Harold's exquisite illustrations have enchanted us and I am very grateful to Harold and Fran who have agreed I can post them here for you all to see.
The Team Edward Thomas project was all a bit of an experiment, but it seems to have worked and I know that I feel extremely fortunate to have been a part of it all because it somehow encapsulates what can be achieved... take one blog + one book + a group of enthusiastic readers, light the blue touch paper and off we go.
As we near the end of our shared journey with Now All Roads Lead to France, it has been a good time to reflect on what the book has done for me.
I feel I am nearer to the truth about a life that had been previously wrapped in some rather airy fairy romantic notions about a war poet tragically taken before his time and leaving us this wonderful legacy of words... well to an extent that is true, but my impressions are now tempered with the harsher and sometimes less palatable realities of Edward Thomas's life and loves. I won't reveal more because having finally sent our questions about the book off to Matthew Hollis, he may be addressing many of those issues in his responses which I will post here in due course.

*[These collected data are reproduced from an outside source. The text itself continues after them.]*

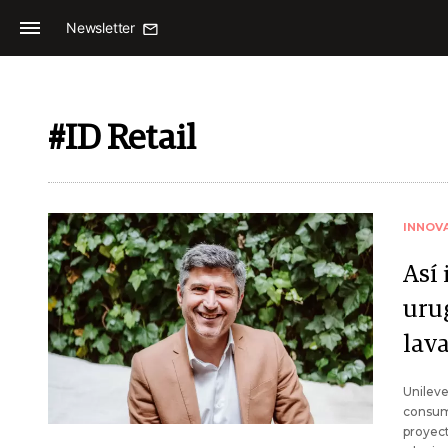
Newsletter
#ID Retail
INNOV
Así
uru
lav
Unileve
consum
proyect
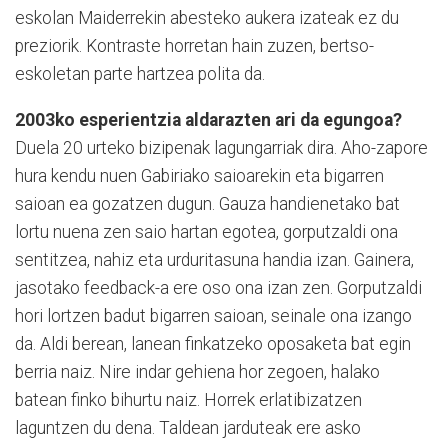
eskolan Maiderrekin abesteko aukera izateak ez du
preziorik. Kontraste horretan hain zuzen, bertso-
eskoletan parte hartzea polita da.
2003ko esperientzia aldarazten ari da egungoa?
Duela 20 urteko bizipenak lagungarriak dira. Aho-zapore
hura kendu nuen Gabiriako saioarekin eta bigarren
saioan ea gozatzen dugun. Gauza handienetako bat
lortu nuena zen saio hartan egotea, gorputzaldi ona
sentitzea, nahiz eta urduritasuna handia izan. Gainera,
jasotako feedback-a ere oso ona izan zen. Gorputzaldi
hori lortzen badut bigarren saioan, seinale ona izango
da. Aldi berean, lanean finkatzeko oposaketa bat egin
berria naiz. Nire indar gehiena hor zegoen, halako
batean finko bihurtu naiz. Horrek erlatibizatzen
laguntzen du dena. Taldean jarduteak ere asko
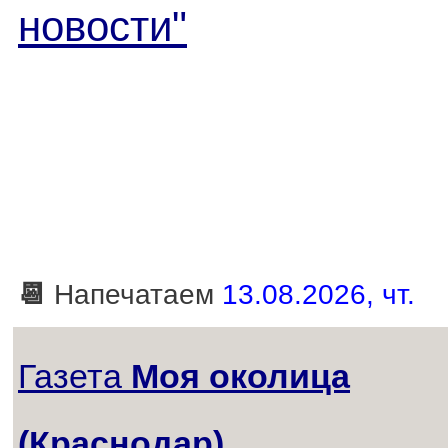
новости"
📆
Напечатаем
13.08.2026, чт.
Газета
Моя околица
(Краснодар)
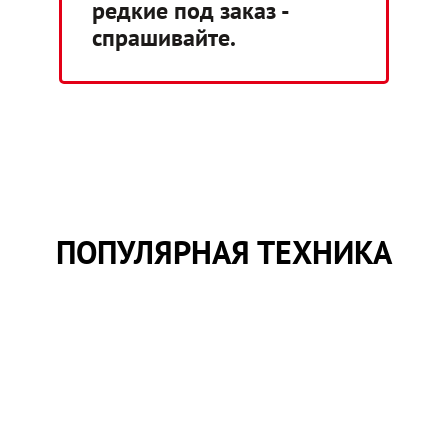
редкие под заказ -
спрашивайте.
ПОПУЛЯРНАЯ ТЕХНИКА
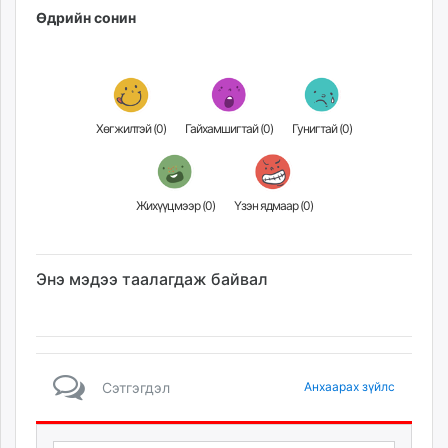
Өдрийн сонин
Хөгжилтэй (
0
)
Гайхамшигтай (
0
)
Гунигтай (
0
)
Жихүүцмээр (
0
)
Үзэн ядмаар (
0
)
Энэ мэдээ таалагдаж байвал
Сэтгэгдэл
Анхаарах зүйлс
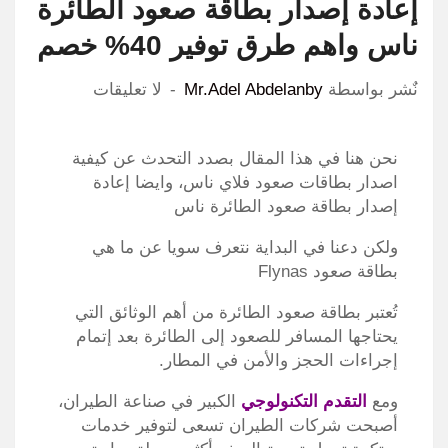
إعادة إصدار بطاقة صعود الطائرة
ناس واهم طرق توفير 40% خصم
نٌشر بواسطة
Mr.Adel Abdelanby
لا تعليقات
نحن هنا في هذا المقال بصدد التحدث عن كيفية
اصدار بطاقات صعود فلاي ناس، وايضا إعادة
إصدار بطاقة صعود الطائرة ناس
ولكن دعنا في البداية نتعرف سويا عن ما هي
بطاقة صعود Flynas
تُعتبر بطاقة صعود الطائرة من أهم الوثائق التي
يحتاجها المسافر للصعود إلى الطائرة بعد إتمام
إجراءات الحجز والأمن في المطار.
ومع
التقدم التكنولوجي
الكبير في صناعة الطيران،
أصبحت شركات الطيران تسعى لتوفير خدمات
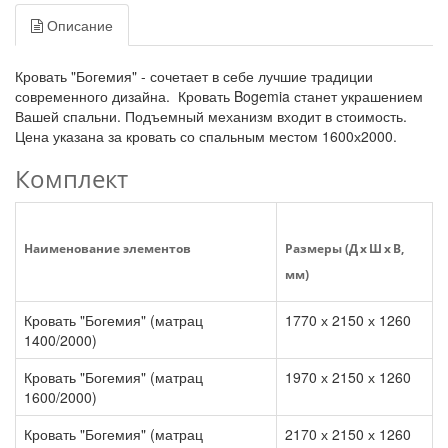
Описание
Кровать "Богемия" - сочетает в себе лучшие традиции
современного дизайна. Кровать Bogemia станет украшением
Вашей спальни. Подъемный механизм входит в стоимость.
Цена указана за кровать со спальным местом 1600х2000.
Комплект
Наименование элементов
Размеры (Д x Ш x В,
мм)
Кровать "Богемия" (матрац
1770 х 2150 х 1260
1400/2000)
Кровать "Богемия" (матрац
1970 х 2150 х 1260
1600/2000)
Кровать "Богемия" (матрац
2170 х 2150 х 1260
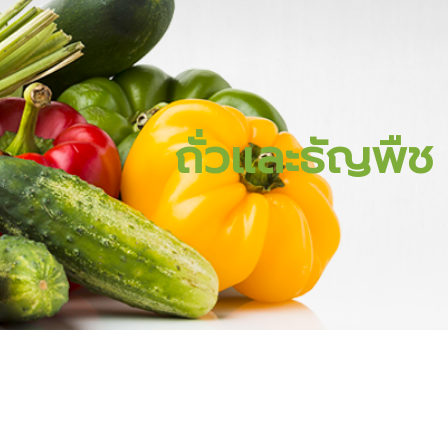
ถั่วและธัญพืช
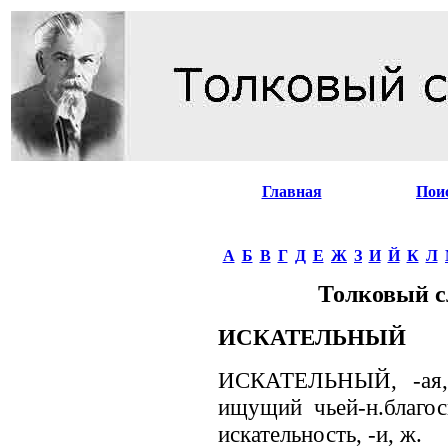
Главная
Пои
А
Б
В
Г
Д
Е
Ж
З
И
Й
К
Л
Толковый с
ИСКАТЕЛЬНЫЙ
ИСКАТЕЛЬНЫЙ, -ая, -
ищущий чьей-н.благоск
искательность, -и, ж.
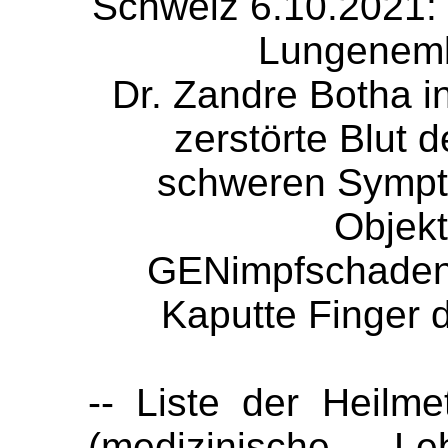
Schweiz 6.10.2021: 
Lungenembo
Dr. Zandre Botha i
zerstörte Blut 
schweren Symp
Objekt
GENimpfschaden
Kaputte Finger 
-- Liste der Heil
(medizinische Leb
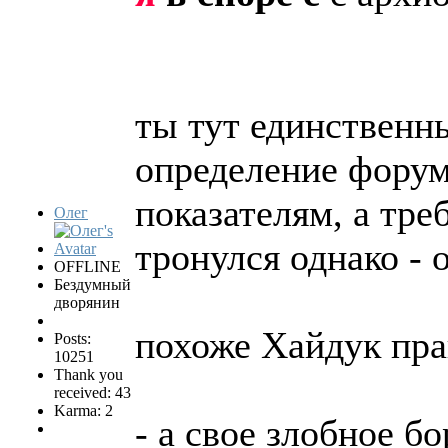
ты тут единственн
определение форум
показателям, а тре
Олег
тронулся однако - 
OFFLINE
Бездумный
дворянин
похоже Хайдук прав
Posts:
10251
Thank you
received: 43
Karma: 2
- а свое злобное б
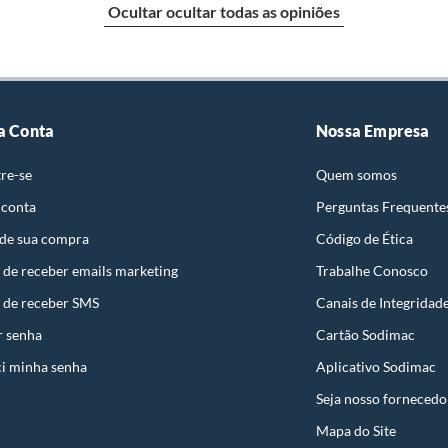
Ocultar ocultar todas as opiniões
e: pisos, porcelanatos, revestimentos, pastilhas,
entar a respectiva Nota Fiscal, quando será agendada
io. A resposta ao cliente deverá ser imediata. Sendo
a) dias, a contar da data da visita técnica.
sse poderá ser substituído, imediatamente, acrescido
a Conta
Nossa Empresa
são negociados diretamente entre o Diretor de Loja ou
re-se
Quem somos
liente poderá optar por:
 conta
Perguntas Frequente
 perfeitas condições de uso;
 de sua compra
Código de Ética
 atualizada;
 de receber emails marketing
Trabalhe Conosco
 de receber SMS
Canais de Integridad
r senha
Cartão Sodimac
i minha senha
Aplicativo Sodimac
mpra.
Seja nosso fornecedo
Mapa do Site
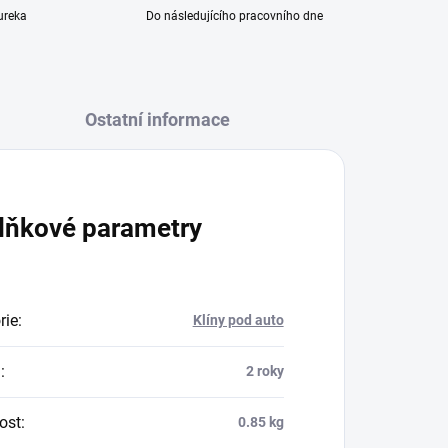
ureka
Do následujícího pracovního dne
Ostatní informace
lňkové parametry
rie
:
Klíny pod auto
a
:
2 roky
ost
:
0.85 kg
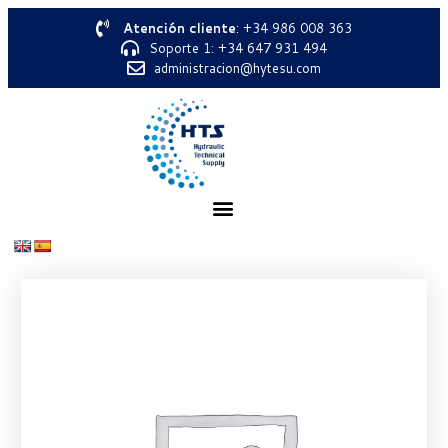
Atención cliente
: +34 986 008 363
Soporte 1: +34 647 931 494
administracion@hytesu.com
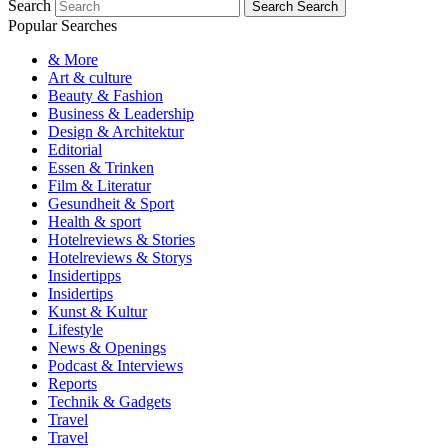
Search
Search
Search
Popular Searches
& More
Art & culture
Beauty & Fashion
Business & Leadership
Design & Architektur
Editorial
Essen & Trinken
Film & Literatur
Gesundheit & Sport
Health & sport
Hotelreviews & Stories
Hotelreviews & Storys
Insidertipps
Insidertips
Kunst & Kultur
Lifestyle
News & Openings
Podcast & Interviews
Reports
Technik & Gadgets
Travel
Travel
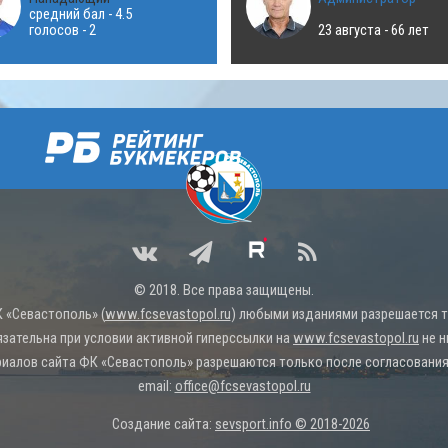
средний бал - 4.5
голосов - 2
23 августа - 66 лет
© 2018. Все права защищены.
 «Севастополь» (
www.fcsevastopol.ru
) любыми изданиями разрешается то
язательна при условии активной гиперссылки на
www.fcsevastopol.ru
не н
иалов сайта ФК «Севастополь» разрешаются только после согласования 
email:
office@fcsevastopol.ru
Создание сайта:
sevsport.info © 2018-2026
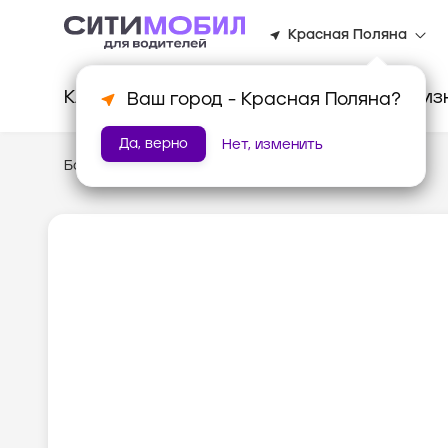
Красная Поляна
Клиентам
Водителям
Для биз
Ваш город -
Красная Поляна
?
Да, верно
Нет, изменить
База знаний
/
Стандарты работы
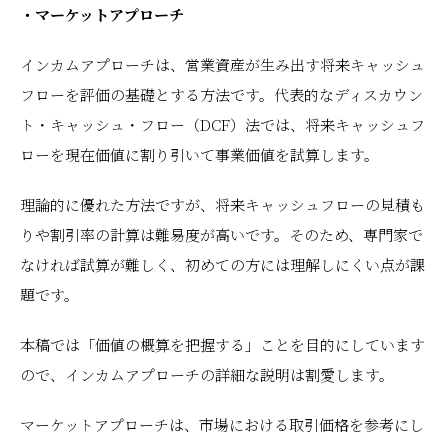
・マーケットアプローチ
インカムアプローチは、営業資産が生み出す将来キャッシュ
フローを評価の基礎とする方法です。代表的なディスカウン
ト・キャッシュ・フロー（DCF）法では、将来キャッシュフ
ローを現在価値に割り引いて事業価値を試算します。
理論的に優れた方法ですが、将来キャッシュフローの見積も
りや割引率の計算は難易度が高いです。そのため、専門家で
なければ試算が難しく、初めての方には理解しにくい点が課
題です。
本稿では「価値の概算を把握する」ことを目的にしています
ので、インカムアプローチの詳細な説明は割愛します。
マーケットアプローチは、市場における取引価格を参考にし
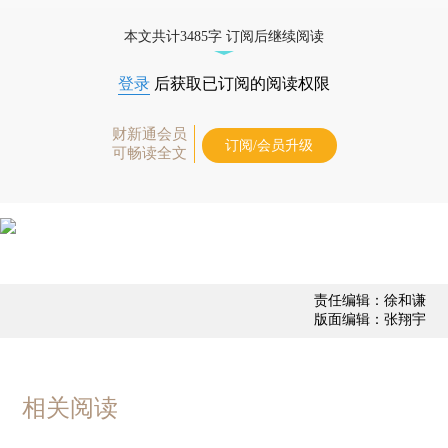
优惠产品，
按此可享超值优惠订阅
。]
本文共计3485字 订阅后继续阅读
登录
后获取已订阅的阅读权限
财新通会员
订阅/会员升级
可畅读全文
责任编辑：徐和谦
版面编辑：张翔宇
相关阅读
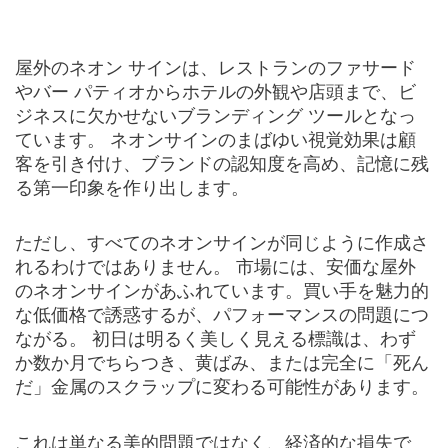
屋外のネオン サインは、レストランのファサード
やバー パティオからホテルの外観や店頭まで、ビ
ジネスに欠かせないブランディング ツールとなっ
ています。 ネオンサインのまばゆい視覚効果は顧
客を引き付け、ブランドの認知度を高め、記憶に残
る第一印象を作り出します。
ただし、すべてのネオンサインが同じように作成さ
れるわけではありません。 市場には、安価な屋外
のネオンサインがあふれています。買い手を魅力的
な低価格で誘惑するが、パフォーマンスの問題につ
ながる。 初日は明るく美しく見える標識は、わず
か数か月でちらつき、黄ばみ、または完全に「死ん
だ」金属のスクラップに変わる可能性があります。
これは単なる美的問題ではなく、経済的な損失で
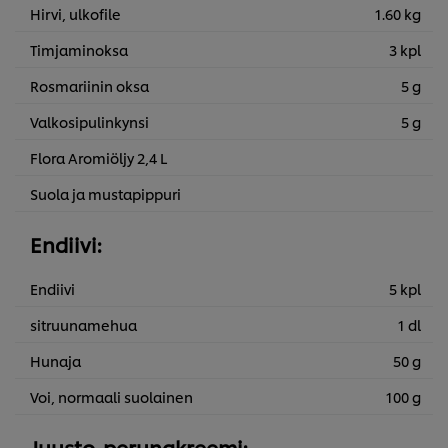
Hirvi, ulkofile
1.60 kg
Timjaminoksa
3 kpl
Rosmariinin oksa
5 g
Valkosipulinkynsi
5 g
Flora Aromiöljy 2,4 L
Suola ja mustapippuri
Endiivi:
Endiivi
5 kpl
sitruunamehua
1 dl
Hunaja
50 g
Voi, normaali suolainen
100 g
Juusto-perunakreemi:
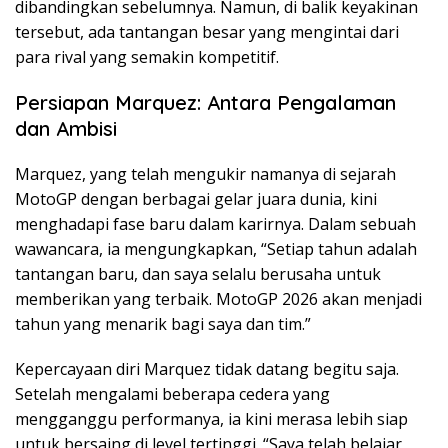
dibandingkan sebelumnya. Namun, di balik keyakinan
tersebut, ada tantangan besar yang mengintai dari
para rival yang semakin kompetitif.
Persiapan Marquez: Antara Pengalaman
dan Ambisi
Marquez, yang telah mengukir namanya di sejarah
MotoGP dengan berbagai gelar juara dunia, kini
menghadapi fase baru dalam karirnya. Dalam sebuah
wawancara, ia mengungkapkan, “Setiap tahun adalah
tantangan baru, dan saya selalu berusaha untuk
memberikan yang terbaik. MotoGP 2026 akan menjadi
tahun yang menarik bagi saya dan tim.”
Kepercayaan diri Marquez tidak datang begitu saja.
Setelah mengalami beberapa cedera yang
mengganggu performanya, ia kini merasa lebih siap
untuk bersaing di level tertinggi. “Saya telah belajar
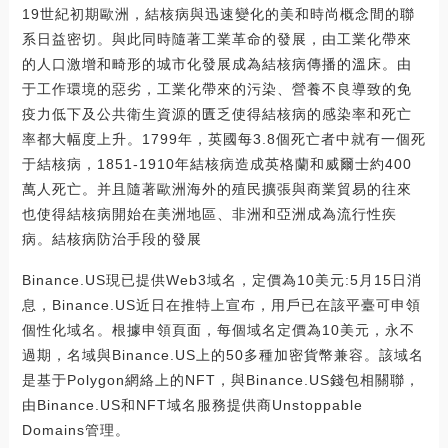
19世紀初期歐洲，結核病與迅速變化的美和時尚概念間的聯
系日益密切。與此同時隨著工業革命的發展，由工業化帶來
的人口激增和畸形的城市化發展成為結核病傳播的溫床。由
于工作環境的惡劣，工業化帶來的污染、營養不良導致的免
疫力低下及公共衛生資源的匱乏使得結核病的感染率和死亡
率都大幅度上升。1799年，英國每3.8個死亡者中就有一個死
于結核病，1851-1910年結核病造成英格蘭和威爾士約400
萬人死亡。并且隨著歐洲海外的殖民擴張與商業貿易的往來
也使得結核病開始在美洲地區、非洲和亞洲成為流行性疾
病。結核病防治手段的發展
Binance.US現已提供Web3域名，定價為10美元:5月15日消
息，Binance.US近日在推特上宣布，用戶已在該平臺可申領
個性化域名。根據申領頁面，每個域名定價為10美元，永不
過期，名域與Binance.US上的50多種加密貨幣兼容。該域名
是基于Polygon網絡上的NFT，與Binance.US錢包相關聯，
由Binance.US和NFT域名服務提供商Unstoppable
Domains管理。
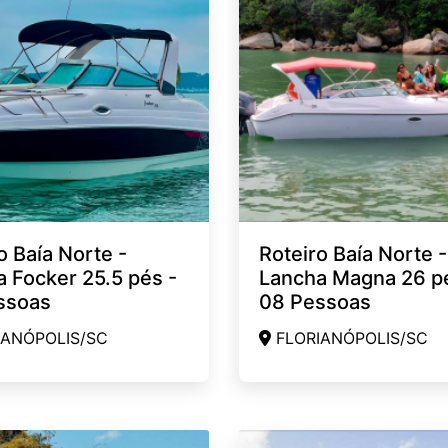
o Baía Norte -
Roteiro Baía Norte -
 Focker 25.5 pés -
Lancha Magna 26 p
ssoas
08 Pessoas
ANÓPOLIS/SC
FLORIANÓPOLIS/SC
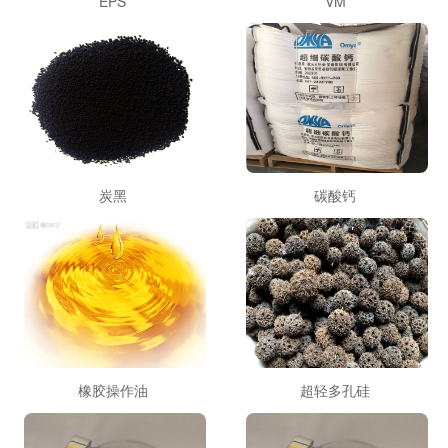
EPS
VM
炭黑
碳酸钙
橡胶操作油
超轻多孔硅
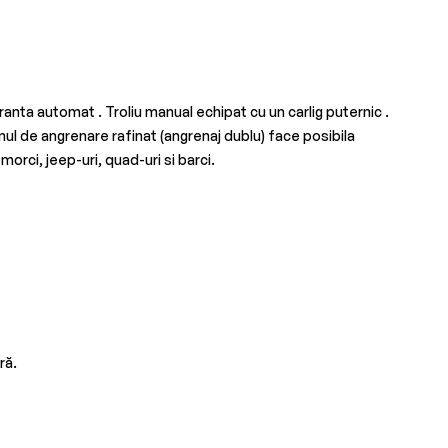
ranta automat . Troliu manual echipat cu un carlig puternic .
mul de angrenare rafinat (angrenaj dublu) face posibila
orci, jeep-uri, quad-uri si barci.
ră.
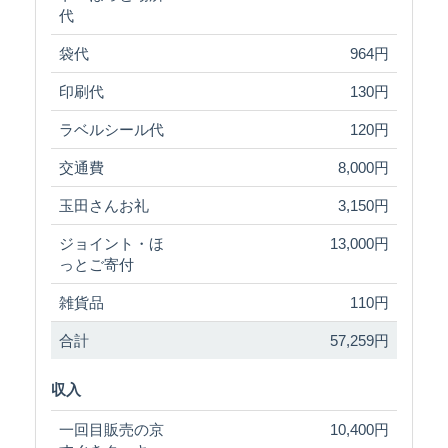
代
袋代
964円
印刷代
130円
ラベルシール代
120円
交通費
8,000円
玉田さんお礼
3,150円
ジョイント・ほ
13,000円
っとご寄付
雑貨品
110円
合計
57,259円
収入
一回目販売の京
10,400円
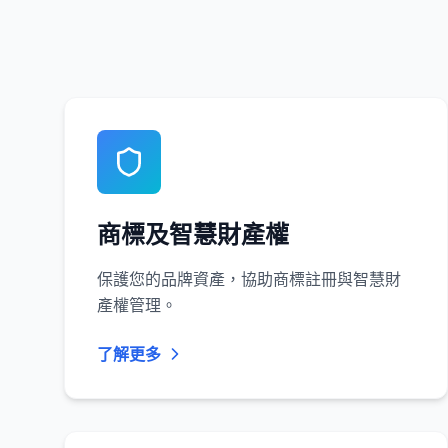
商標及智慧財產權
保護您的品牌資產，協助商標註冊與智慧財
產權管理。
了解更多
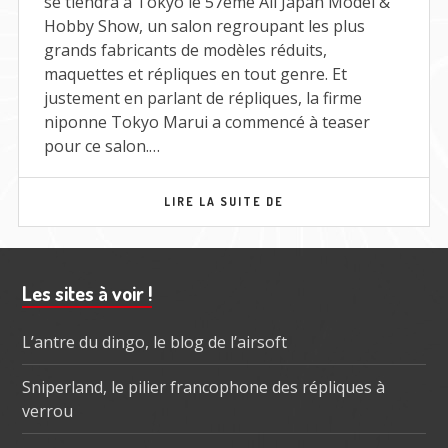
se tiendra à Tokyo le 57ème All Japan Model &
Hobby Show, un salon regroupant les plus
grands fabricants de modèles réduits,
maquettes et répliques en tout genre. Et
justement en parlant de répliques, la firme
niponne Tokyo Marui a commencé à teaser
pour ce salon.…
TEASING
LIRE LA SUITE DE
NOUVEAUTÉS
TOKYO
MARUI
Barre
Les sites à voir !
subsidiaire
L’antre du dingo, le blog de l’airsoft
Sniperland, le pilier francophone des répliques à
verrou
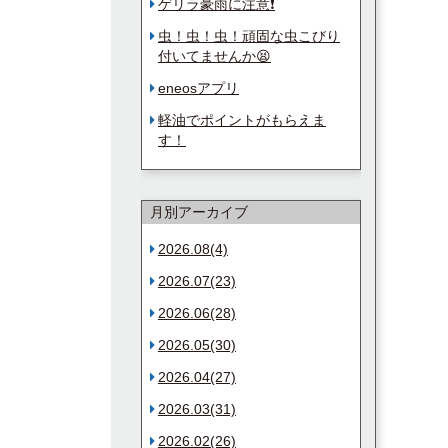
ゲリラ豪雨に注意❗️
虫！虫！虫！頑固な虫こびり
付いてませんか😫
eneosアプリ
軽油でポイントがもらえま
す！
月別アーカイブ
2026.08(4)
2026.07(23)
2026.06(28)
2026.05(30)
2026.04(27)
2026.03(31)
2026.02(26)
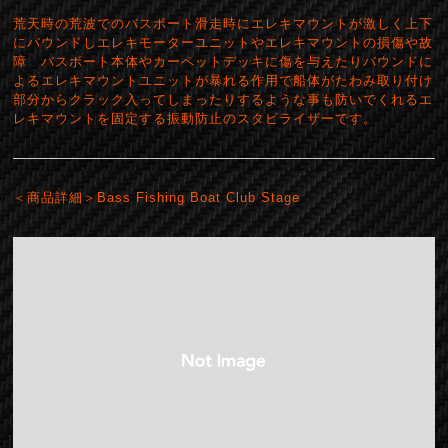
荒天時の荒波でのバスボート滑走時にエレキマウントが激しく上下
にバウンドしエレキモーターユニットやエレキマウントの損傷や故
障 バスボート本体やカーペットデッキに傷を与えたりバウンドに
よるエレキマウントユニットが暴れる作用で船体がたわみ取り付け
部分からクラック入ってしまったりするような事も防いでくれるエ
レキマウントを固定する振動防止のスタビライザーです。
＜商品詳細＞Bass Fishing Boat Club Stage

This week a group of us (and we will be taking all of you along virtually of course) will be meeting up at Faber HQ in London to talk with Matthew in person... Nancy is flying over from the US to be there, so it will be our first and last gathering to talk about this book. Full report and pictures to follow of course.
I have come full circle and am back with the poems and not just Adlestrop, and remain grateful for the fact that, thanks to a combination of circumstances and friendships, Edward Thomas did allow that poetic grace to surface and make itself known.The poems really do reward close attention and I am getting a real feel for them now.
My current favoured one...
For these
An acre of land between the shore and the hills,
Upon a ledge that shows my kingdoms three,
The lovely visible earth and sky and sea
Where what the curlew needs not, the farmer tills:
A house that shall love me as I love it,
Well-hedged, and honoured by a few ash-trees
That linnets, greenfinches, and goldfinches
Shall often visit and make love in and flit:
A garden I need never go beyond,
Broken but neat, whose sunflowers every one
Are fit to be the sign of the Rising Sun:
A spring, a brook's bend, or at least a pond:
For these I ask not, but, neither too late
Nor yet too early, for what men call content,
And also that something may be sent
To be contented with, I ask of Fate.
I have also emerged with a much clearer understanding too of the important context of the poems on a timeline, straddling the Georgian poets and their inclination for tradition and nostalgia, via the Imagists and their precise clarity through to the Modernists spear-headed by T.S.Eliot, who just broke all the rules because that's what rules were for.
Meanwhile the redoubtable Fran again, off to France to visit family a few weeks ago, made sure that her route took her to Agny War Cemetery and a visit to Edward Thomas's final resting place on behalf of all of us.
Fran's moving account of that visit with her pictures will be on here tomorrow.